From the entries below, gather every line containing the string "ingeniería".
*** Opening Dataset records ***
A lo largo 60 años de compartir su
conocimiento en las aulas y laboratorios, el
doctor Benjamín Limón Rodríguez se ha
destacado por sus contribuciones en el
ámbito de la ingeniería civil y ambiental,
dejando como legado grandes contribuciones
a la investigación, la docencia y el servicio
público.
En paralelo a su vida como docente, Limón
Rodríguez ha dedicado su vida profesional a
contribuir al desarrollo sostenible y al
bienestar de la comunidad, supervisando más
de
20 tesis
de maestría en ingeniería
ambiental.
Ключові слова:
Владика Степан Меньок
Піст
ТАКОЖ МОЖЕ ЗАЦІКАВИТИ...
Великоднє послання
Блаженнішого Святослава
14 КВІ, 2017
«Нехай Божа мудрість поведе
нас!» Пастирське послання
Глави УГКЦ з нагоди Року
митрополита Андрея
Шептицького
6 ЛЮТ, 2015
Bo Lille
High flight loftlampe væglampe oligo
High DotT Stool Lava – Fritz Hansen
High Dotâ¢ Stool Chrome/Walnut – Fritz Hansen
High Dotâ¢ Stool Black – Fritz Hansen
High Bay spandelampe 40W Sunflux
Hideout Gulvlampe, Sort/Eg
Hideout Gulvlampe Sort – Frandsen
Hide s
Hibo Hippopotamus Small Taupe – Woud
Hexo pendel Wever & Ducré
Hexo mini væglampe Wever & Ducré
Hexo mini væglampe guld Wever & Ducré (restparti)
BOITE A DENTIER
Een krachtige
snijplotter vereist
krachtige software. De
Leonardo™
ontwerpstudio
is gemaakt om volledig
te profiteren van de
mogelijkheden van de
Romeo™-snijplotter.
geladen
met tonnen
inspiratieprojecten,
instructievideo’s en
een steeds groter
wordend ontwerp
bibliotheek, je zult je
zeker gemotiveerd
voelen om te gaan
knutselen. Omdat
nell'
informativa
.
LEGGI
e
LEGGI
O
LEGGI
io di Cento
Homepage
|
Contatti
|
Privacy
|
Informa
*** Closing Dataset records ***
• Exercise response
ámbito de la ingeniería civil y ambiental,
de maestría en ingeniería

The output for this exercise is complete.